Software 2.0 Design - From Rule to Goal based Software Development
In my work with our clients, we quite often speak about a shift currently happening based on the possibilities of machine learning. Machine Learning (ML) today is more assessible to software engineers than ever before. AWS, Azure, and Google all by now offer out-of-the-box ML services, ML tool suits like Sagemaker, or AutoML to find ML models, or provide specialized instance types for ML workloads.
For engineering teams, ML will become part of the software refactoring and design process, e.g. re-architecting to a Software 2.0 Design. Google in a recent paper showed how a team migrated an information extraction system to such a Software 2.0 Design.
“Migrating a Privacy-Safe Information Extraction System to a Software 2.0 Design” - https://cidrdb.org/cidr2020/papers/p31-sheng-cidr20.pdf
The paper describes a system, Google’s email information extraction system, initially designed with hand-written rules for information retrieval. The system grew over time and became so complex, that further meaningful development nearly stalled.

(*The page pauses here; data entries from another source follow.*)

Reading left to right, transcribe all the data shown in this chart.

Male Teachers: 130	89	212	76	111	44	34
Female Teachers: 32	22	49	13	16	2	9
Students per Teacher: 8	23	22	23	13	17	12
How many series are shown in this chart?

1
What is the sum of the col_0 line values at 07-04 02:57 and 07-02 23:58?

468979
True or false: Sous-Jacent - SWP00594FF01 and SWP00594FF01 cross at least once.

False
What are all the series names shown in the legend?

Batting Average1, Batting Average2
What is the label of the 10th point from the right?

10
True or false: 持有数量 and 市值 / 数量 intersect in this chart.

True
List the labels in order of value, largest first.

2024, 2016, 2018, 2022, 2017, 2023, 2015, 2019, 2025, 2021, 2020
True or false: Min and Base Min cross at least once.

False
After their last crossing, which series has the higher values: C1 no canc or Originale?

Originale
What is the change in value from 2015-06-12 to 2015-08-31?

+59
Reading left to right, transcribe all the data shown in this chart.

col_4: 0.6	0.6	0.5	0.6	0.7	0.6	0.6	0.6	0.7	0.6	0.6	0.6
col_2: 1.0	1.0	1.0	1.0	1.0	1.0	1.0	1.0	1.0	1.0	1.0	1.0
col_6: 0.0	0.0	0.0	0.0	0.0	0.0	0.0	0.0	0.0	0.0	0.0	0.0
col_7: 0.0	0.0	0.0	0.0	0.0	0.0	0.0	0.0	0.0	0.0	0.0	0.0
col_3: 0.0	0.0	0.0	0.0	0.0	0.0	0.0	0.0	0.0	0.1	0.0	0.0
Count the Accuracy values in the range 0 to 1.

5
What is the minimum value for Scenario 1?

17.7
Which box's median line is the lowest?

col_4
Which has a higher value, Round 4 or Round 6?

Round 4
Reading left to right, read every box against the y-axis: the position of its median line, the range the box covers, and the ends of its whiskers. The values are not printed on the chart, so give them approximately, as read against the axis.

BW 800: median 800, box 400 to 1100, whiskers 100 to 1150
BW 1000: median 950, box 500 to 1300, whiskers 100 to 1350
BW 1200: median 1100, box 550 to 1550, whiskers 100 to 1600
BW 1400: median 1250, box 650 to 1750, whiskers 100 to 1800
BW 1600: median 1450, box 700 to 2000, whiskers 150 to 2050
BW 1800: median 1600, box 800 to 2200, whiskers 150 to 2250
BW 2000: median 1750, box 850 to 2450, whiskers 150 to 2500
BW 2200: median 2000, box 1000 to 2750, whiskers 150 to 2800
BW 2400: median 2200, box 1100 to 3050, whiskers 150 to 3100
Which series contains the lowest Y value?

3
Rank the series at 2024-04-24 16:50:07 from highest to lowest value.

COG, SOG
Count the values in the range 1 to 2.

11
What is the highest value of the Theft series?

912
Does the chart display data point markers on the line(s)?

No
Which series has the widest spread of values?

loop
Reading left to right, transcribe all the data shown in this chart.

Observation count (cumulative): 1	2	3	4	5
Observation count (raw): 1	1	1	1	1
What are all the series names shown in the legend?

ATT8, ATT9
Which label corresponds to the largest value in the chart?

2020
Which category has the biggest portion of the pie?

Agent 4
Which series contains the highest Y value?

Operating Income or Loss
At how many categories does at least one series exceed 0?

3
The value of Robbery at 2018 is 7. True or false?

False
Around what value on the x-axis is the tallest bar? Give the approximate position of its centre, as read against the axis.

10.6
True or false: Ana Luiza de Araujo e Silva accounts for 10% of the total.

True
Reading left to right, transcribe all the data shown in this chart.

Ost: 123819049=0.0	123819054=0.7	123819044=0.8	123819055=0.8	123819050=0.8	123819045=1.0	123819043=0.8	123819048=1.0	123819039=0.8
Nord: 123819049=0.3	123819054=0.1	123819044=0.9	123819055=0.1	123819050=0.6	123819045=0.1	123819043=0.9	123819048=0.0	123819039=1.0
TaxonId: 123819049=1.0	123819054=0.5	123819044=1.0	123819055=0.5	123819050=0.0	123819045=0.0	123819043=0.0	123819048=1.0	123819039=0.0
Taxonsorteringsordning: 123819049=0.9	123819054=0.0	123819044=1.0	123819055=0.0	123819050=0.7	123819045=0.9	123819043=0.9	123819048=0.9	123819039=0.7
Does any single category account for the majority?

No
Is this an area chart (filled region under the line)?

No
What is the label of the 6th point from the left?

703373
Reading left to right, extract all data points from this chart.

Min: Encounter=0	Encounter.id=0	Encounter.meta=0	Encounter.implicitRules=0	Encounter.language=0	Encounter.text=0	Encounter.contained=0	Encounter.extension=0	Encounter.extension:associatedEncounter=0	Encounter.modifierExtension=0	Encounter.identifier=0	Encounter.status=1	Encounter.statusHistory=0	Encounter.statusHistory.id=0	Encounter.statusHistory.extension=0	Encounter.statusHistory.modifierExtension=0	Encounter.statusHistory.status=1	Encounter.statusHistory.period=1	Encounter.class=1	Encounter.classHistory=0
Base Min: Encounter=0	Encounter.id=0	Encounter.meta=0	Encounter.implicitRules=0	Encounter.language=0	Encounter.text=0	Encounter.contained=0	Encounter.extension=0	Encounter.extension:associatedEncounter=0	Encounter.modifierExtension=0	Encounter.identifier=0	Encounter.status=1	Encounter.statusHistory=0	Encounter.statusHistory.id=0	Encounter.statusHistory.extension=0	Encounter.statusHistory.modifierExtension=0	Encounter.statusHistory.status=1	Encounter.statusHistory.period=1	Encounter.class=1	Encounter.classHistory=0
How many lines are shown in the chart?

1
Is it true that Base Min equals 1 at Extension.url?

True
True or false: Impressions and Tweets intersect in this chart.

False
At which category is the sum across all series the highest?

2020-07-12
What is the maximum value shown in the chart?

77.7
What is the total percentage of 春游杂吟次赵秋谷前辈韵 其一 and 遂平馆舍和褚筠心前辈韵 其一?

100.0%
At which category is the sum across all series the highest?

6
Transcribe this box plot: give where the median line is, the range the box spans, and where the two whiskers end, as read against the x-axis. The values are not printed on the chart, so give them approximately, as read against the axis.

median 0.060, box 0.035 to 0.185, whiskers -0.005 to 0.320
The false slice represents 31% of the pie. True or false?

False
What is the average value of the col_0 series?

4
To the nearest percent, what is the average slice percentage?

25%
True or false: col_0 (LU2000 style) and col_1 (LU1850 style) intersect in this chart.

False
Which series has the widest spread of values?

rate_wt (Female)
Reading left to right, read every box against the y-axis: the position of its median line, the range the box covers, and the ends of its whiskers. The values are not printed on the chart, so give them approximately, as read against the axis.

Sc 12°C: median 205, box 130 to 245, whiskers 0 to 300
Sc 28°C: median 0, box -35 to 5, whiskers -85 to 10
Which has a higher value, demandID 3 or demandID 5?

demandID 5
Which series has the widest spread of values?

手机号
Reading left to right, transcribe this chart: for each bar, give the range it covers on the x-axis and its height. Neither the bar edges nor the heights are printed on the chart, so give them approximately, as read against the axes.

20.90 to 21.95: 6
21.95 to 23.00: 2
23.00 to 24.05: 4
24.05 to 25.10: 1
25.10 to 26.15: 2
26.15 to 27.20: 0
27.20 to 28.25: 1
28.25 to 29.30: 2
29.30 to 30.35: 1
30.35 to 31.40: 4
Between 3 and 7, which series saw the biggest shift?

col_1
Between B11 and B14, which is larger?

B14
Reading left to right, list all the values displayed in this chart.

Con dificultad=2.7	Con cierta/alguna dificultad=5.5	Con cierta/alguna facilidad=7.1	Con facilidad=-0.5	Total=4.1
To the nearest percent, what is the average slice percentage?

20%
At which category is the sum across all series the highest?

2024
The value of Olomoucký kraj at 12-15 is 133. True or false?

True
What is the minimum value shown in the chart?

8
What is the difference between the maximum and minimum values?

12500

“A really interesting thing happens when you go from developing a Software 1.0 (i.e., traditional software) to a Software 2.0 system. In Software 1.0 we spend the majority of our effort on writing code, expressing how the system achieves its goals. Our whole tool chains are geared around the creation and validation of that logic. But in Software 2.0 the majority of our effort goes into curating training data, i.e., specification-by-example of what the system should do. We need a whole new tool chain geared around the creation/curation and validation of that data.” – writes Adrian Colyer - https://blog.acolyer.org/2020/02/17/software-20-migration/
Google successfully redesigned their system to a Software 2.0 design, and gained these three benefits:
1. Precision of the new ML enabled system quickly surpassed the heuristic-based on
2. Code reduction of about 45k LOC reduced the to be maintained project size
3. Easier to maintain system because the rule-based system had become brittle
Plus, Google unlocked new possibilities, like multi language support as the original system was only design for English. I recommend to read the paper, as it covers more details and a glimpse into Google’s internal tooling and development process.
Software 2.0 Design is not only interesting for companies such as Google or AWS, but it is as important for companies in other industry sectors. For example, producers of programmable logic controllers (PLC) should embrace such Goal Based designs. Unlocking previously unmet potentials through the enablement of machine learning on the shop floor. And the same is true as above: we need a whole new tool chain around creation, curation and validation of data to train the parts of the system, where heuristics are just too complex to maintain.
Furthermore, even though it is called Software 2.0, it will not replace Software 1.0. The Software 1.0 parts of a systems are still and will be important. Some problems in the cyber-physical world tend to be more difficult to describe with explicit rules rather than gathering and labelling data to train machine-learning models. But many problems are better solved with a clear rule written down.